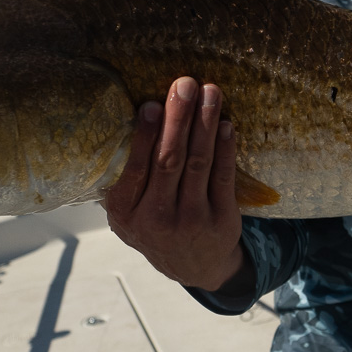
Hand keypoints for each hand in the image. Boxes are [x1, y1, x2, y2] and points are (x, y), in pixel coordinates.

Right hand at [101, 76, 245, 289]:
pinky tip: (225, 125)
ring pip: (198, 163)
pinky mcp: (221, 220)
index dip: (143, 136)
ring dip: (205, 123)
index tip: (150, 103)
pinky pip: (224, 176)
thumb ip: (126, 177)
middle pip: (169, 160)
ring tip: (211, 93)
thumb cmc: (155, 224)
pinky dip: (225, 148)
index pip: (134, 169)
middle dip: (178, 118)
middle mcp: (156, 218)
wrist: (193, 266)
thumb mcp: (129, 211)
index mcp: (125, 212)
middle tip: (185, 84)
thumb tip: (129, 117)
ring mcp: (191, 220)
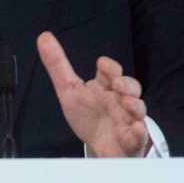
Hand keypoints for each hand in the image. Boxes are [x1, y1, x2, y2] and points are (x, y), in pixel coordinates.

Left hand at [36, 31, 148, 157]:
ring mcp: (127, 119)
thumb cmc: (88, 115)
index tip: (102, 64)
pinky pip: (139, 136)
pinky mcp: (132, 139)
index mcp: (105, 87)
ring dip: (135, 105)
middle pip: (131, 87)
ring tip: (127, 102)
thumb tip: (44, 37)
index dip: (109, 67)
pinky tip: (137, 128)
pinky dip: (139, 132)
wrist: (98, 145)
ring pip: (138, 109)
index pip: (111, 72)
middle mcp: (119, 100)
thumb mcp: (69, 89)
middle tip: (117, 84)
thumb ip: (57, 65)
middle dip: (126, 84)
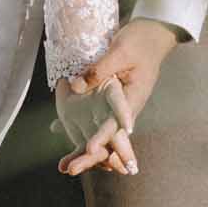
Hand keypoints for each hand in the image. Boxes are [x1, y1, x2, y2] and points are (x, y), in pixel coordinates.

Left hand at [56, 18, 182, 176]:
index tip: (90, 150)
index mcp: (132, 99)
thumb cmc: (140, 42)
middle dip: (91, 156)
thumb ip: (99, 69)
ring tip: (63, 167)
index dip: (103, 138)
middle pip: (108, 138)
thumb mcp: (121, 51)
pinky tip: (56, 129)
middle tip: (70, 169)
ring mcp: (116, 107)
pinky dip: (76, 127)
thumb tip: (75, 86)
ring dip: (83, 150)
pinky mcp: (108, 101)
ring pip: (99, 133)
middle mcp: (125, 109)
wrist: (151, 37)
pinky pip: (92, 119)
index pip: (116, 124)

= = = = =

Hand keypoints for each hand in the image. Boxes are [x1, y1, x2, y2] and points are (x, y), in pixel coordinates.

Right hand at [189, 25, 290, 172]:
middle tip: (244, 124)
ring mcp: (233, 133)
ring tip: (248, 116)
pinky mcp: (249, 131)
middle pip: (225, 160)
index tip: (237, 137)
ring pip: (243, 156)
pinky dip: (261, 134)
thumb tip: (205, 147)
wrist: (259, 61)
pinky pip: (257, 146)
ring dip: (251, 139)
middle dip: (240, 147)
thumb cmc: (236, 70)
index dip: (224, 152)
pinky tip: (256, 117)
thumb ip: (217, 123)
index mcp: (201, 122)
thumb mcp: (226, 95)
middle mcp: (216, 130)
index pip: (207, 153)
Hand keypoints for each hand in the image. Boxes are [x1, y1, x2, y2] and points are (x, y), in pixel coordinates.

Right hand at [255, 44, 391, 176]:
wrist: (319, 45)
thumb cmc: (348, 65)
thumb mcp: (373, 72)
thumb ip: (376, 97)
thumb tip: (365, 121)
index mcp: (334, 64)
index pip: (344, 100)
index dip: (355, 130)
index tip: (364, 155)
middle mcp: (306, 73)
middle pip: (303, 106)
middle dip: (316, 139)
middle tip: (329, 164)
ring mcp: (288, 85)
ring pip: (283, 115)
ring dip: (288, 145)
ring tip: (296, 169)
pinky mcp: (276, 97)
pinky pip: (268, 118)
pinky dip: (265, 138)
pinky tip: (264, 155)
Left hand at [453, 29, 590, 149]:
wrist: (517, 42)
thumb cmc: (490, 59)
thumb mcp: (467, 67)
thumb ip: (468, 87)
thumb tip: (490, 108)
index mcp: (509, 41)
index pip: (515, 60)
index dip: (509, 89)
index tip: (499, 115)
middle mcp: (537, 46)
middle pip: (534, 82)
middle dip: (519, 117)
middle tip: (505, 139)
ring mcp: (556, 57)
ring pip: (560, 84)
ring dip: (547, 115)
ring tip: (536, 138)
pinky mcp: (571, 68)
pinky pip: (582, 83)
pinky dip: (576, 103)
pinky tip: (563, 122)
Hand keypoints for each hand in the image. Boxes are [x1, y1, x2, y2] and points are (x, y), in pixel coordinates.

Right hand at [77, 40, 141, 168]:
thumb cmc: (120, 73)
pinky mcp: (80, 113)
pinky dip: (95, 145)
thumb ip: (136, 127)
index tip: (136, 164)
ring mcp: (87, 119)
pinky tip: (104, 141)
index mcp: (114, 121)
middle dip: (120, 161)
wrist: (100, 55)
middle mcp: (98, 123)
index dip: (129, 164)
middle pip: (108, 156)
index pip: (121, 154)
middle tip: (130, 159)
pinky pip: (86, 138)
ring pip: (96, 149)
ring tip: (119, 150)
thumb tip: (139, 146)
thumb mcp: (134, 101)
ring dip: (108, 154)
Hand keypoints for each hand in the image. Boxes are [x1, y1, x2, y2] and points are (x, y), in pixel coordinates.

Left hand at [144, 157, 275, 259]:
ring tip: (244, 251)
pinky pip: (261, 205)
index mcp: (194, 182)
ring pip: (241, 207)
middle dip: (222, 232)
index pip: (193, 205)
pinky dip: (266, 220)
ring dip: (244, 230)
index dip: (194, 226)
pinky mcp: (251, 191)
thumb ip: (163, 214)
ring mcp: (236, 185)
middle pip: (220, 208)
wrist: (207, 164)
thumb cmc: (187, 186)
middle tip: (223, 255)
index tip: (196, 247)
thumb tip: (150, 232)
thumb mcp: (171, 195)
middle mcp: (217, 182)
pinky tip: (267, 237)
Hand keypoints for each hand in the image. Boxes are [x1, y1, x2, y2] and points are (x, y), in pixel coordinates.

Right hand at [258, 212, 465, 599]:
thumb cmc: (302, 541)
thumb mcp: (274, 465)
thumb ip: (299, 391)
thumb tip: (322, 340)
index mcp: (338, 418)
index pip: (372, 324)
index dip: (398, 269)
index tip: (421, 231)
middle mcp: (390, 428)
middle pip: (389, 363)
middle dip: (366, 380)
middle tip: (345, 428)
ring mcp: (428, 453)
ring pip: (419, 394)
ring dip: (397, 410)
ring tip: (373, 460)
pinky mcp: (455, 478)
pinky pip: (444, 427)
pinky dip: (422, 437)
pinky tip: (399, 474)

= = = = =

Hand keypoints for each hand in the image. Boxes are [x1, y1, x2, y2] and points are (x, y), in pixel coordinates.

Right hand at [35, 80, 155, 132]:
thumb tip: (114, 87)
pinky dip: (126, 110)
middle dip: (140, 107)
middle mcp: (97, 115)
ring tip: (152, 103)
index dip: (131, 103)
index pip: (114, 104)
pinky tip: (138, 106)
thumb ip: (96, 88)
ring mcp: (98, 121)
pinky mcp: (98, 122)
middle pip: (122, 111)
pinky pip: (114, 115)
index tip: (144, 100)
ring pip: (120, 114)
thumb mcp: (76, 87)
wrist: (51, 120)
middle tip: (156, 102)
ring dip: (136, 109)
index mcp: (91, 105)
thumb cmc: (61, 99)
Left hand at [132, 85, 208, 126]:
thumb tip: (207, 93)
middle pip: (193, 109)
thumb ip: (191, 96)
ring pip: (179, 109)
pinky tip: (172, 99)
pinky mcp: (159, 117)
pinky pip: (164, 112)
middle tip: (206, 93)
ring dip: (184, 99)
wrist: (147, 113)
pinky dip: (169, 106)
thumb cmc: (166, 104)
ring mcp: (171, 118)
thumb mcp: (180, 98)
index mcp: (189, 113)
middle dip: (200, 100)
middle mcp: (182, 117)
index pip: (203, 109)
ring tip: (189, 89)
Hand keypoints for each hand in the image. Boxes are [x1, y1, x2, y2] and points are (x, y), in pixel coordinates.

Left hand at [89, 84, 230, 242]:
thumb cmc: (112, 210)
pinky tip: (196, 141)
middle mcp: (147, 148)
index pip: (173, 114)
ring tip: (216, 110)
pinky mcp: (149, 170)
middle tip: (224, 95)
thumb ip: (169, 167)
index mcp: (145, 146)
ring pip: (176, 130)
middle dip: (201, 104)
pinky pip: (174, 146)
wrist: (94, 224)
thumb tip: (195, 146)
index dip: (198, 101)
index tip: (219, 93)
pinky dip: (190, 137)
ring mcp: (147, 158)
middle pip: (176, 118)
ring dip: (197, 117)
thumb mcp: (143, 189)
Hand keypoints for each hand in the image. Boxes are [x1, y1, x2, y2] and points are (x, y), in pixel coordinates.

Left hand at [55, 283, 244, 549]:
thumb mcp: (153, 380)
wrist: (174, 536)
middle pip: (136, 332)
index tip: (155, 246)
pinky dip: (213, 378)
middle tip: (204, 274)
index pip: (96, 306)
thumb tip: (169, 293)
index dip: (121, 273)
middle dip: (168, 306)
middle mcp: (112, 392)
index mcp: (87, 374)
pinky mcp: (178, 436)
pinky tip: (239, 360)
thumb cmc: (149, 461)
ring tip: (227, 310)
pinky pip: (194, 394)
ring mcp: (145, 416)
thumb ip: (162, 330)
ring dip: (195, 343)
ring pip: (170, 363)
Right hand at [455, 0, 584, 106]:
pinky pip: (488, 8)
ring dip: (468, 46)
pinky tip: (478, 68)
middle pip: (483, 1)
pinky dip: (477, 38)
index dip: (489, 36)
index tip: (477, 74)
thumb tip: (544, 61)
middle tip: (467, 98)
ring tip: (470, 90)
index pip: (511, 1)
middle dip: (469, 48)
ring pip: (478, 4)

= = = = =

From the listing above, copy every line that holds the string "wrist".

wrist: (193, 266)
wrist: (98, 145)
wrist: (151, 37)
wrist: (259, 61)
wrist: (319, 45)
wrist: (517, 42)
wrist: (100, 55)
wrist: (207, 164)
wrist: (51, 120)
wrist: (147, 113)
wrist: (94, 224)
wrist: (174, 536)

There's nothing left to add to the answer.